• PeepinGoodArgs@reddthat.com
    link
    fedilink
    arrow-up
    20
    ·
    1 year ago

    No one should be poor. No exceptions.

    My stint in poverty wasn’t even that bad. Sure, I had $40 for food and gas for two weeks while the soles literally fell out of my shoes and off my feet while working in a hot kitchen for several years. But I wasn’t a migrant, legal or otherwise. I had an okay upbringing, and didn’t have trauma cut my future before it even started. I was never homeless. And so on.

    Nonetheless, I felt taken advantage of over time. Eventually, the restaurant I worked at moved to a new location with me, gave me a rise to $10 per hr, which was huge to me, and then cut my hours in half. I had to get another job after helping these people through so much. I was one of the original employees at that location and was pushed out by management.

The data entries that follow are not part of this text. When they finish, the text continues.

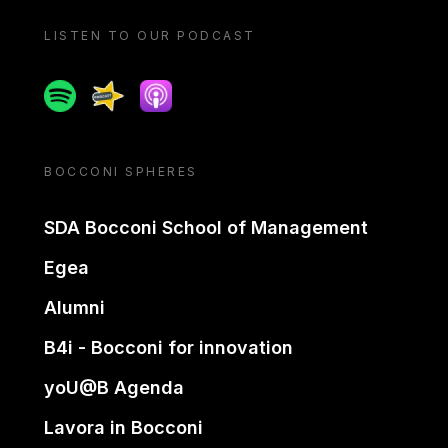
LISTEN TO OUR PODCAST
Spotify
Spreaker
Apple podcast
BOCCONI SPHERES
SDA Bocconi School of Management
Egea
Alumni
B4i - Bocconi for innovation
yoU@B Agenda
Lavora in Bocconi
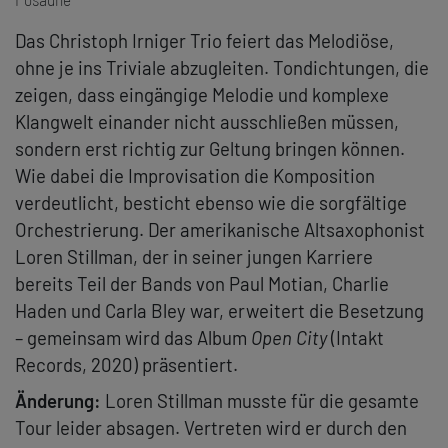
Das Christoph Irniger Trio feiert das Melodiöse,
ohne je ins Triviale abzugleiten. Tondichtungen, die
zeigen, dass eingängige Melodie und komplexe
Klangwelt einander nicht ausschließen müssen,
sondern erst richtig zur Geltung bringen können.
Wie dabei die Improvisation die Komposition
verdeutlicht, besticht ebenso wie die sorgfältige
Orchestrierung. Der amerikanische Altsaxophonist
Loren Stillman, der in seiner jungen Karriere
bereits Teil der Bands von Paul Motian, Charlie
Haden und Carla Bley war, erweitert die Besetzung
– gemeinsam wird das Album
Open City
(Intakt
Records, 2020) präsentiert.
Änderung:
Loren Stillman musste für die gesamte
Tour leider absagen. Vertreten wird er durch den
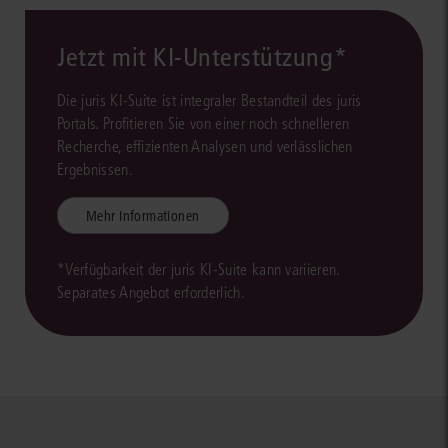
Jetzt mit KI-Unterstützung*
Die juris KI-Suite ist integraler Bestandteil des juris
Portals. Profitieren Sie von einer noch schnelleren
Recherche, effizienten Analysen und verlässlichen
Ergebnissen.
Mehr Informationen
*Verfügbarkeit der juris KI-Suite kann variieren.
Separates Angebot erforderlich.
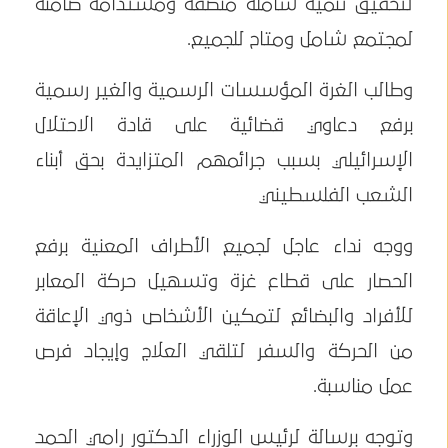
لتحقيق تنمية شاملة منصفة ومستدامة ضامنة
لمجتمع شامل ومتاح للجميع.
وطالب الغرة المؤسسات الرسمية والغير رسمية
برفع دعاوي قضائية على قادة الاحتلال
الإسرائيلي بسبب جرائمهم المتزايدة بحق أبناء
الشعب الفلسطيني
ووجه نداء عاجل لجميع الأطراف المعنية برفع
الحصار على قطاع غزة وتسهيل حركة المعابر
للأفراد والبضائع لتمكين الأشخاص ذوي الإعاقة
من الحركة والسفر لتلقي العلاج وإيجاد فرص
عمل مناسبة.
وتوجه برسالة لرئيس الوزراء الدكتور رامي الحمد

    So, there was one burning question in my mind: why was I pushed out? But the question transformed into “Why did I have to go through that at all?”

    One of the reasons I got an economics degree is to understand the most popular answers deeply. People are poor because they don’t work hard enough, they’re unskilled or low-skilled, government is taking your money, etc.

    All of it is bullshit. All of it. Every last trash excuse that justifies poverty is a lie. Neoclassical economics is a theory of selfishness and misanthropy.

    Poverty is a policy choice. Poverty, by America, by Matthew Desmond, is an excellent book about this. We give tax breaks for people owning second homes, for example. What else could the money collected from owners of second homes do for social policy? Reagan cut corporate taxes. But, if those taxes were higher, how could the money be used to alleviate poverty?

    Essentially, I lived poverty, tried to understand why I endured it, and came up empty. There’s no reason other than selfishness why I endured it. And the same is true of everybody in poverty today around the entire world.